Of course, the problem is a bit more complicated than that, in recent years you introduce some major improvements which made this "bug" even more noticeable such as whileActiveContinuous
, parallelDeadlineGroup
(which also execute and then checks isFinished
), and new features to come such as #4009.
Hoping to hear your thoughts about it!
Originally (ie when the command lifecycle was first devised in v1), the thought was that initialize
would contain only initialization logic; perhaps fill the role of a quasi-constructor that can reset the command state without allocating a new object.
Similarly, only execute
would contain the functionality (ie what the command actually does), with the assumption that the command end state is definitely not reached until the command actually did something (ie an execute
call) so there's no point in checking isFinished
before execute
.
This assumption made sense in commands v1, where all commands were team-written. Nowadays, with InstantCommand
, StartEndCommand
, etc. in widespread use (and controlling motors with MotorSafety
disabled), this assumption might need correction.
These past few days I've run into this myself with my team's code, and having to resort to tricks like the following to implement "preconditions" for commands:
new ConditionalCommand(
commandThatDoesSomething,
new InstantCommand(), // aka "do nothing"
precondition
)
Due to how InstantCommand
only has a meaningful initialize
, passing it through the scheduler queue might be a waste. Maybe add an isFinished
call after calling initialize
and if it returns true, immediately call end
and not add the command to the execution queue?

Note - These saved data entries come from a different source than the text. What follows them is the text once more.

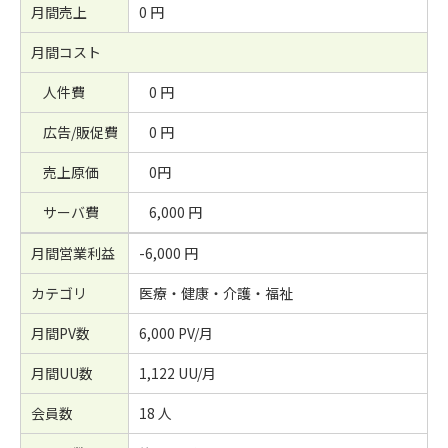
月間売上
0 円
月間コスト
人件費
0 円
広告/販促費
0 円
売上原価
0円
サーバ費
6,000 円
月間営業利益
-6,000 円
カテゴリ
医療・健康・介護・福祉
月間PV数
6,000 PV/月
月間UU数
1,122 UU/月
会員数
18 人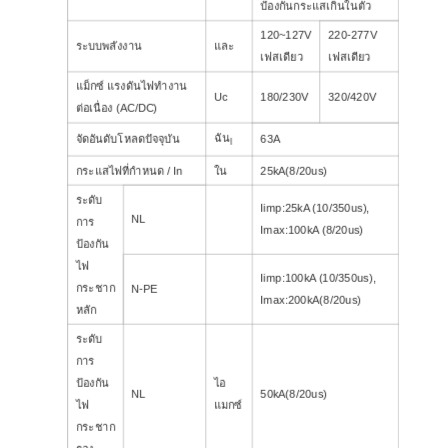
ป้องกันกระแสเกินในตัว
120~127V
220-277V
ระบบพลังงาน
และ
เฟสเดียว
เฟสเดียว
แม็กซ์ แรงดันไฟทำงาน
Uc
180/230V
320/420V
ต่อเนื่อง (AC/DC)
ฉัน
จัดอันดับโหลดปัจจุบัน
63A
l
กระแสไฟที่กำหนด / In
ใน
25kA(8/20us)
ระดับ
Iimp:25kA (10/350us),
NL
การ
Imax:100kA (8/20us)
ป้องกัน
ไฟ
Iimp:100kA (10/350us),
กระชาก
N-PE
Imax:200kA(8/20us)
หลัก
ระดับ
การ
ป้องกัน
ไอ
NL
50kA(8/20us)
ไฟ
แมกซ์
กระชาก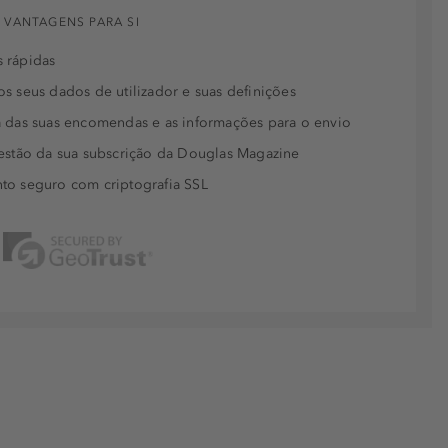
 VANTAGENS PARA SI
 rápidas
s seus dados de utilizador e suas definições
 das suas encomendas e as informações para o envio
estão da sua subscrição da Douglas Magazine
to seguro com criptografia SSL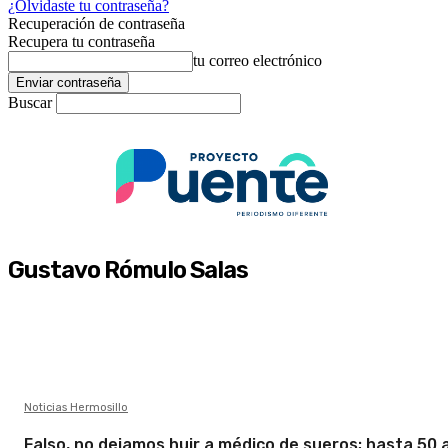
¿Olvidaste tu contraseña?
Recuperación de contraseña
Recupera tu contraseña
tu correo electrónico
Buscar
Gustavo Rómulo Salas
Noticias Hermosillo
Falso, no dejamos huir a médico de sueros; hasta 50 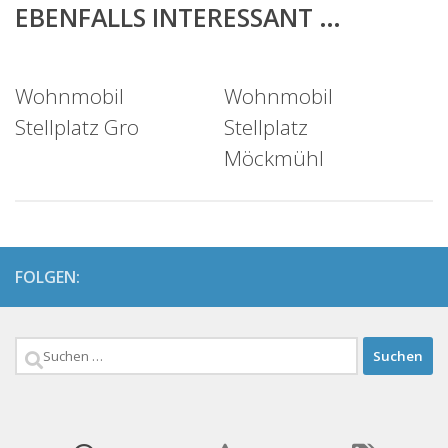
EBENFALLS INTERESSANT …
Wohnmobil
Wohnmobil
Stellplatz Gro
Stellplatz
Möckmühl
FOLGEN:
Suchen
nach: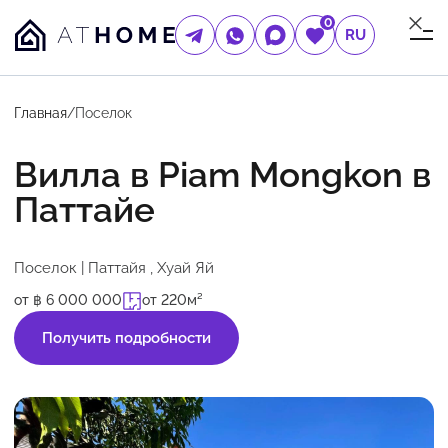
0
RU
Главная
/
Поселок
Вилла в Piam Mongkon в
Паттайе
Поселок | Паттайя , Хуай Яй
от ฿ 6 000 000
от 220м²
Получить подробности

This might be a relatively big behavioral break though, so I'm not sure.
I'm not sure I understand the complaint here; if you don't want the command to run at all in certain cases then you can add a condition to the trigger.

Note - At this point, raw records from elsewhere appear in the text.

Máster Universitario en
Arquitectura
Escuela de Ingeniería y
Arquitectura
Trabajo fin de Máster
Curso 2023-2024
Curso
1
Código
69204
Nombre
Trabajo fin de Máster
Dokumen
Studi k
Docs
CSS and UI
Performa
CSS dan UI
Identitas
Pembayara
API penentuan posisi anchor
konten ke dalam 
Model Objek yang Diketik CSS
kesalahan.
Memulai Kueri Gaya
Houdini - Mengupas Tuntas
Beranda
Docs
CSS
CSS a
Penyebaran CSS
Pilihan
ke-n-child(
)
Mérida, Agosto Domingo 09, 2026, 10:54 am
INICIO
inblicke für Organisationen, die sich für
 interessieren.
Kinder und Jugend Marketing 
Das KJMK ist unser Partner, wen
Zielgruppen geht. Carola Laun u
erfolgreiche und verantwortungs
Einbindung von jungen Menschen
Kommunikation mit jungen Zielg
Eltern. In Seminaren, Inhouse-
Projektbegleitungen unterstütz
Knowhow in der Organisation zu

I'm not sure I understand the complaint here; if you don't want the command to run at all in certain cases then you can add a condition to the trigger.
@Oblarg
My point is that you never want to run the command if the isFinished
condition is reached not even once, maybe it made sense to make sure execute
is called once before isFinished
is getting checked but today when you have built-in solutions for writing repeating commands (i.e using whileActiveContinuous
) I think it's only causing problems, sure you can add checks to all relevant commands but no one wants to code like this.
If the desired behavior is really to call execute
once regardless of its isFinished
state I think adding a call to execute
in the initialize makes much more sense than hiding this behavior behind and affecting every type of command.
I think that the unless()
decorator (added in #4244) sufficiently provides an answer for the use case OP mentioned, and we're not looking to confusingly break a core part of how command-based has worked since its conception.
So I'm closing this; if there's anything I'm missing, reopen this or open a new issue.